The Court Reporter - Commentary

SUPREME COURT HOLDS THAT ANTI-INJUCTION ACT CANNOT BE USED TO ENJOIN STATE COURT CLASS ACTION

Published on: 6/17/2011
Ryan Finn

On Thursday, June 16, 2011, the U.S. Supreme Court handed down its decision in Smith v. Bayer Corp.  The principal issue before the Court was whether a Federal District Court decision denying class certification could be used as the basis for an injunction against a state court proceeding seeking to certify the same class of personal injury plaintiffs.  The Court’s answer:  No.

The case involves Bayer’s cholesterol lowering drug Baycol.  In August 2001, plaintiff George McCollins brought suit in West Virginia state court, alleging that Baycol was defective.  Plaintiff McCollins asked the state court to certify a class of all West Virginians that had purchased the product.  The McCollins suit was subsequently removed to federal court.

Approximately one month later the Smith case was filed in West Virginia state court, alleging that Baycol was a defective product, and asking the state court to certify a class of all West Virginians that had purchased the product.

In 2008, the federal court judge issued a decision denying class certification in the McCollins case.  Bayer promptly moved to enjoin further proceedings in the Smith case, arguing that the proposed class in the Smith case was identical to the one the federal court had just rejected.  Bayer argued that the injunction was necessary to protect its judgment in the McCollins case, and therefore, the injunction did not offend the federal Anti-injunction Act.  The District Court agreed with Bayer, holding that the injunction fit within the “relitigation exception” to the Anti-Injunction Act.  On appeal, the Eighth Circuit affirmed.

In a strongly worded decision written by Justice Kagen, the Supreme Court has reversed the lower courts, holding that  the West Virginia state court should decide whether the Smith class should be certified.  The court emphasized that the relitigation exception is limited to those “rare” occasions where the prior federal adjudication clearly precludes a state court decision.   In the ordinary case, the issue of preclusion will be decided by the state court.  If there are “any doubts” then the federal court should refrain from issuing an injunction. 

This case, says the Supreme Court, is not even close.  First, the relitigation exception to the Anti-Injunction Act does not apply to this case because the federal courts and state courts apply different legal tests to decide the certification issue.  Therefore,  the “issue” of whether the state court should certify the class action “has not yet been litigated” so the relitigation exception is not applicable.

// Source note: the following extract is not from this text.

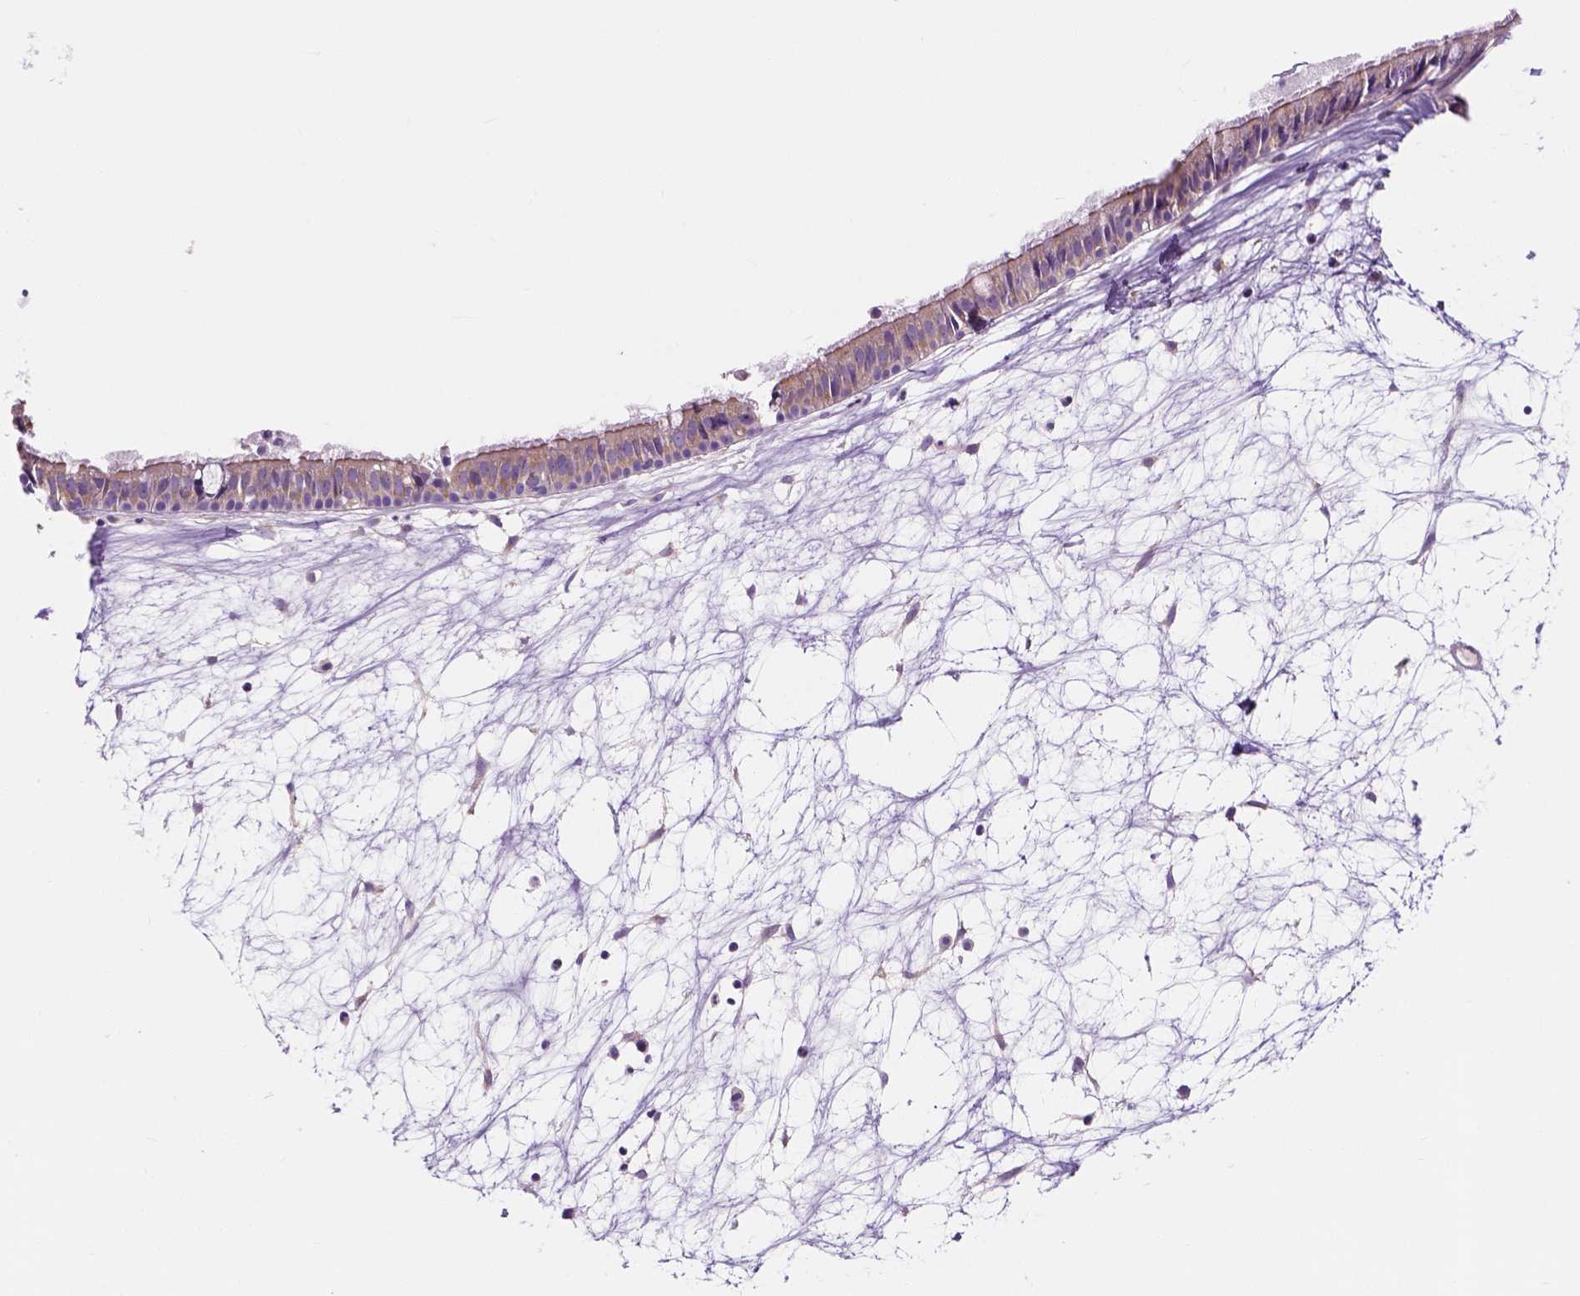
{"staining": {"intensity": "weak", "quantity": ">75%", "location": "cytoplasmic/membranous"}, "tissue": "nasopharynx", "cell_type": "Respiratory epithelial cells", "image_type": "normal", "snomed": [{"axis": "morphology", "description": "Normal tissue, NOS"}, {"axis": "topography", "description": "Nasopharynx"}], "caption": "Immunohistochemical staining of unremarkable nasopharynx shows weak cytoplasmic/membranous protein positivity in about >75% of respiratory epithelial cells. The protein of interest is shown in brown color, while the nuclei are stained blue.", "gene": "SIRT2", "patient": {"sex": "male", "age": 31}}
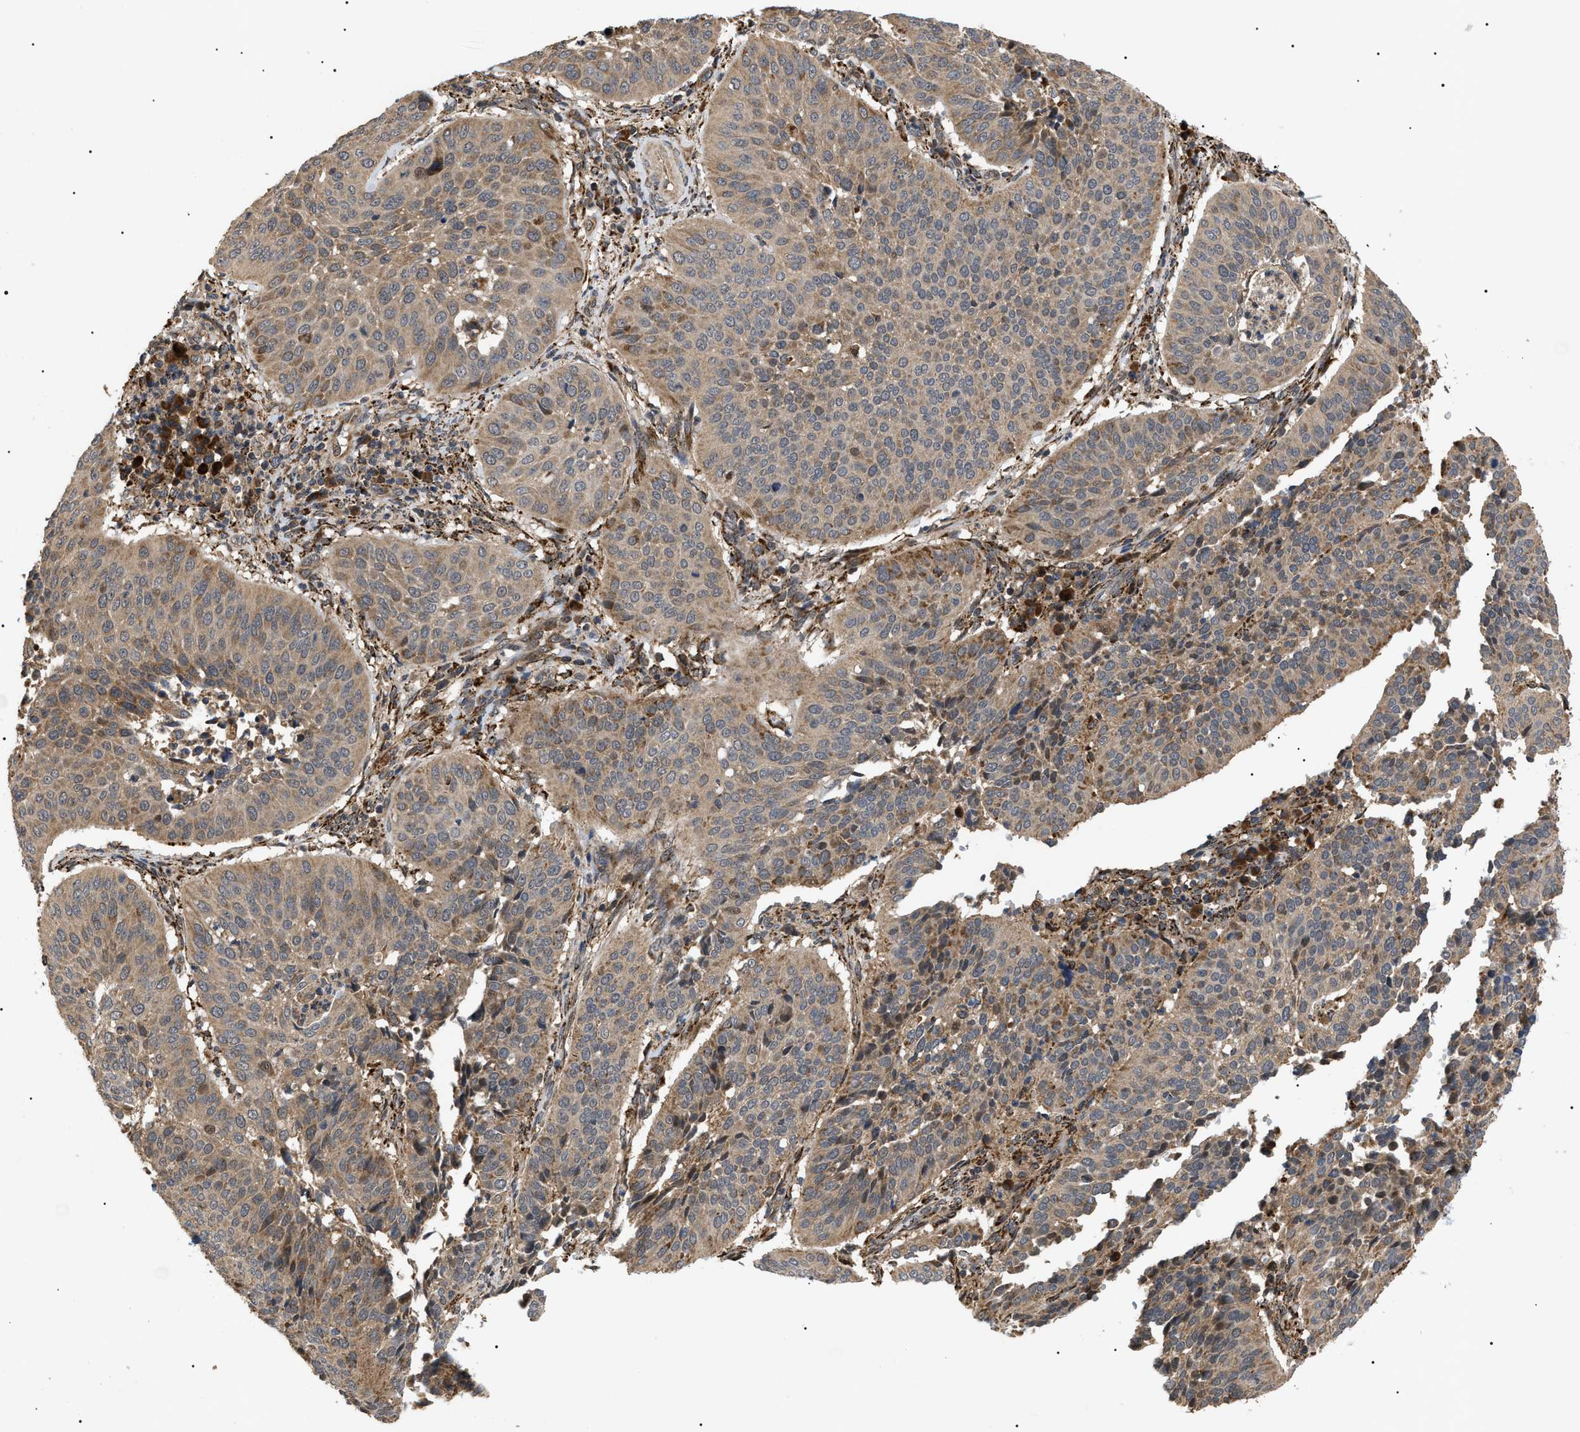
{"staining": {"intensity": "weak", "quantity": ">75%", "location": "cytoplasmic/membranous,nuclear"}, "tissue": "cervical cancer", "cell_type": "Tumor cells", "image_type": "cancer", "snomed": [{"axis": "morphology", "description": "Normal tissue, NOS"}, {"axis": "morphology", "description": "Squamous cell carcinoma, NOS"}, {"axis": "topography", "description": "Cervix"}], "caption": "Immunohistochemistry of cervical squamous cell carcinoma exhibits low levels of weak cytoplasmic/membranous and nuclear positivity in approximately >75% of tumor cells.", "gene": "ASTL", "patient": {"sex": "female", "age": 39}}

The Supreme Court also held that the Smith plaintiffs were not bound by the McCollins decision because neither a proposed class action nor a rejected class action may bind nonparties. 

The Supreme Court acknowledged the policy concerns raised by Bayer, namely, that class action lawyers can abuse the system by repeatedly attempting to re-litigate issues of class certification.  However, the Supreme Court stated that principles of stare decisis and comity are enough to protect against such litigation abuses.  The Court also noted that changes made by the Class Action Fairness Act of 2005 (“CAFA”), which make it easier to remove class action cases with minimal diversity, should mitigate such abuses.

Businesses are forced to spend millions of dollars defending against class action suits.  In most cases, the issue of class certification is not decided until after expensive discovery on the class certification issue is complete.  Businesses fight to avoid class certification with the expectation that the issue, once decided, is final.  Unfortunately, today’s decision by the Supreme Court takes away any certainty for businesses.  A business that successfully defeats class certification in one court will undoubtedly face additional suits, in other courts. 

Moreover, although the specific issue in Smith v. Bayer Corp. dealt with the power of a federal court enjoining a state court proceeding, today’s decision, and in particular the Court’s holding that denial of a class certification is without preclusive effect on nonparties, will inevitably be used by enterprising class action lawyers to bring “copy cat” class action suits in state and federal court.  Contrary to the Supreme Court’s determination, these “near frivolous” tactics of some class action plaintiffs simply cannot be mitigated or eliminated by relying upon principles of stare decisis, comity, or CAFA.  See Thorogood v. Sears, Roebuck & Co., 624 F.3d 842 (7th Cir.  2010).